The man’s notorious instability is on full exhibition throughout My Bloody Underground, a spacey whirring of drugged guitars that wander to no rhythmic destination in particular, exploring instead the same neo-psychedelic abyss Newcombe’s made his stomping ground. This time, though, whatever cohesion or focus that prior masterpieces like “Anemone” or “Mansion in the Sky” offered is abandoned in favor of a peculiar aimlessness, a persuasive confirmation of Newcombe’s tale about taking “a bunch of drugs” in advance. A few tracks in, the album gives you the feeling that you’ve just dropped a year’s-worth of acid, stripped to your bare ass, and gone backstroking at night into the middle of the Atlantic, floating under the bone-white glow of the staring moon and wholly committed to the possibility that you might die. You don’t, of course, but man, it sure is a trip in the meantime!

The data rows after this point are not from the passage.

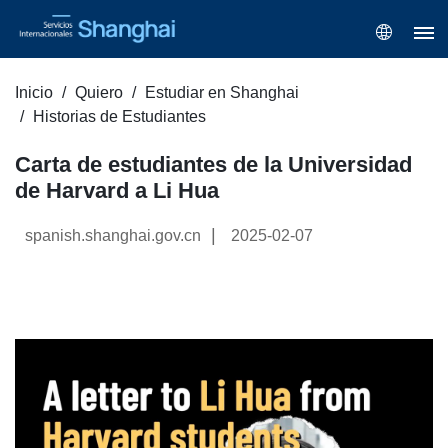
Inicio
Quiero
Estudiar en Shanghai
Historias de Estudiantes
Carta de estudiantes de la Universidad
de Harvard a Li Hua
|
spanish.shanghai.gov.cn
2025-02-07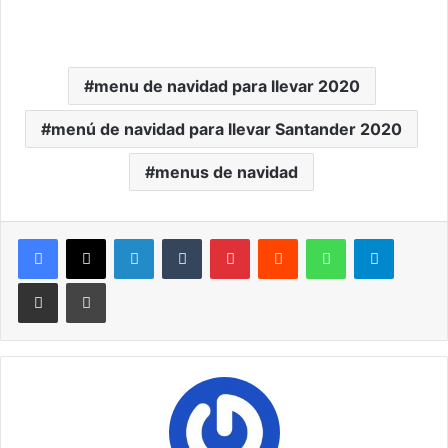
menu de navidad para llevar 2020
menú de navidad para llevar Santander 2020
menus de navidad
LinkedIn
Tumblr
Pinterest
Reddit
WhatsApp
Telegra
Compartir por correo electrónico
Imprimir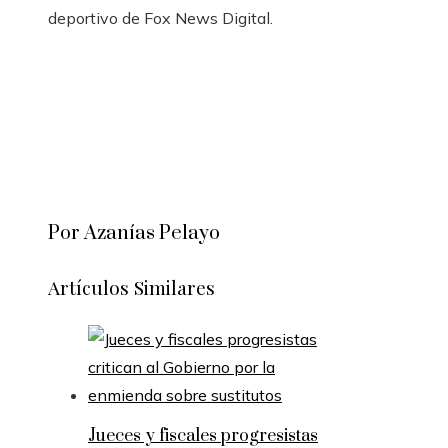
deportivo de Fox News Digital.
Por Azanías Pelayo
Artículos Similares
Jueces y fiscales progresistas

But you’ve got to take it easy on a guy who titles his band’s greatest hits album Tepid Peppermint Wonderland. Judging from choice clips of the interview quoted above, Newcombe’s likely to respond to demands for further coherence by either removing your arms with a pair of beard trimmers or jumping off a bridge. In either case, we think you’ll agree that the results are wholly undesirable–so don’t push it, kid.